Boris Sauterey, the paper’s first author said, “Once we had created our model, we put it to work in the Martian crust,”.  He was a postdoctoral scholar in Ferrière’s group before moving on to the Sorbonne Université in Paris. “This allowed us to assess the plausibility of a Martian subsurface ecology.” And, if such a biosphere existed, how would it have altered the chemistry of the Martian crust, and how would these crustal activities have changed the chemical composition of the atmosphere?”

“Our goal was to build a replica of the Martian crust with its combination of rock and salty water, let gases from the atmosphere permeate into the ground, and see if methanogens could live with that,” said Ferrière, who also works at Paris Sciences & Lettres University in Paris. “And the overall answer is that these bacteria may have made a living in the planet’s crust.”

“The problem is that even on early Mars, the surface was still quite cold, so bacteria would have had to descend deeper into the crust to find habitable temperatures,” he explained.

“The question is, how deep does biology have to travel to establish the correct balance between temperature and the availability of chemicals from the atmosphere required for growth?”.

They were able to forecast the climatic feedback of the change in atmospheric composition induced by the biological activity of these bacteria. This could be done by altering their model to take into account how processes operating above and below ground influence each other.

In an unexpected twist, the study revealed that ancient Martian life may have flourished at first. Its chemical feedback to the atmosphere would have triggered a global cooling of the planet. This eventually renders its surface uninhabitable and drives life deeper and deeper underground, possibly to extinction.

As a result of biological activity, the early Mars’ surface would have quickly become glacial. In other words, climate change caused by Martian life may have contributed to the planet’s surface becoming inhospitable early on.

7. Hellas Planitia

Future explorers of Mars said that they have identified Hellas Planitia.

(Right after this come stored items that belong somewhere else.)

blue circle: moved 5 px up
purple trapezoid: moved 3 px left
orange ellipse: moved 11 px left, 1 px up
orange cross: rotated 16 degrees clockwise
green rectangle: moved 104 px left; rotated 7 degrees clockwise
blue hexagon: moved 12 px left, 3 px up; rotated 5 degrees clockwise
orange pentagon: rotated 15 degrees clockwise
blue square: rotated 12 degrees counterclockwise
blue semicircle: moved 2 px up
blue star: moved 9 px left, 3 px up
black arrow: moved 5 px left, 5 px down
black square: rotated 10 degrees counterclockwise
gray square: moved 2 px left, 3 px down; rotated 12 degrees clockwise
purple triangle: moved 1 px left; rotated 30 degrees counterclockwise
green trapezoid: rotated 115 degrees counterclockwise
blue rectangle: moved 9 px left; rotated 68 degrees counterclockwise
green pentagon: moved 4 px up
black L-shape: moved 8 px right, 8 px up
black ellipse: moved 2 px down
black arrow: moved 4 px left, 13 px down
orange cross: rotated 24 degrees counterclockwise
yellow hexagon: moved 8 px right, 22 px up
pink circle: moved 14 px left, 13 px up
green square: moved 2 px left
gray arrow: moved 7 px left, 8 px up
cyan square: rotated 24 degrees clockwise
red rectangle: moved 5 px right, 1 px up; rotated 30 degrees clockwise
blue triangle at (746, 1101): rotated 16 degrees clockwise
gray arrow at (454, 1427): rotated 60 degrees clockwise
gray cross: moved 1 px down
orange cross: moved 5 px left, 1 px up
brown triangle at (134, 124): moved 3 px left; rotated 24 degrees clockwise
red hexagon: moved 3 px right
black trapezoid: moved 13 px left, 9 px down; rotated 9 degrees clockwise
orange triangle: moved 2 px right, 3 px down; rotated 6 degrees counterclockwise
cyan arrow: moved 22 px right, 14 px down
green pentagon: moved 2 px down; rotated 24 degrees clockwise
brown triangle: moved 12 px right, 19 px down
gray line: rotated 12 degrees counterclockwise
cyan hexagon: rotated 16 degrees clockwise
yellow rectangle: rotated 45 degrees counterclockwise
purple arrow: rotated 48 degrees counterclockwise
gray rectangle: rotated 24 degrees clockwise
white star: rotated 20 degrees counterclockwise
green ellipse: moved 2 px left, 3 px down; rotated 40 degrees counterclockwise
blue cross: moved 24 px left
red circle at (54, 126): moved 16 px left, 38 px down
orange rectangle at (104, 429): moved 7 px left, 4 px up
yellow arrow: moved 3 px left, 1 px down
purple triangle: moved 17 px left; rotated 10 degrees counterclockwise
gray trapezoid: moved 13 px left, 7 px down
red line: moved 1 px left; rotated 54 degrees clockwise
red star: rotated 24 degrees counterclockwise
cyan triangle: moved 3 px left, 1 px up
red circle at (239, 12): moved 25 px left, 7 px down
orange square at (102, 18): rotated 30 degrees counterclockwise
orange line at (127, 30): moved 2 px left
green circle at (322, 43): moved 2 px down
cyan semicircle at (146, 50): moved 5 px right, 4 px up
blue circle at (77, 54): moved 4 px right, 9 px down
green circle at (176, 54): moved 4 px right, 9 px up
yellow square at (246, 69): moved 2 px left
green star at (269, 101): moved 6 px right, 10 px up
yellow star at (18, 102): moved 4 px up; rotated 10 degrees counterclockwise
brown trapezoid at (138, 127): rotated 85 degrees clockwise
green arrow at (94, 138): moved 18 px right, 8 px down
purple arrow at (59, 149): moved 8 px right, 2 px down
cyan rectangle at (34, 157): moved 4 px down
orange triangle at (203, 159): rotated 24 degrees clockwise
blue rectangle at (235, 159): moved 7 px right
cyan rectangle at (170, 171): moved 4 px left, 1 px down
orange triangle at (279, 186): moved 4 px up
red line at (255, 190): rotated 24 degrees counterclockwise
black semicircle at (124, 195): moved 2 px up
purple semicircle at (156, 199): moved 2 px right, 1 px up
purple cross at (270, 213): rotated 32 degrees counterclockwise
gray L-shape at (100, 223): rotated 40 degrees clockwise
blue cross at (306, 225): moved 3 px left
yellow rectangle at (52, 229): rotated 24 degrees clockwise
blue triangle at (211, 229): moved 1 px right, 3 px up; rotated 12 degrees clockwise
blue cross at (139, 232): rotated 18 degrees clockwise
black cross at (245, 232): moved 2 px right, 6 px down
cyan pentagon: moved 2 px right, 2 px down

It is an extensive plain that is carved out by a large comet or asteroid that impacts very early in Mars’ history. It is a particularly promising site to scour for evidence of past life. The location’s topography continues to generate some of Mars’ most violent dust storms, which makes the area too dangerous to be explored by an autonomous rover.

For the time being, the team is concentrating its efforts on modern Mars. While NASA’s Curiosity rover and the European Space Agency’s Mars Express satellite have detected elevated levels of methane in the atmosphere, such spikes do raise the intriguing possibility that lifeforms such as methanogens may have survived in isolated pockets on Mars, deep underground – oases of alien life in an otherwise hostile world.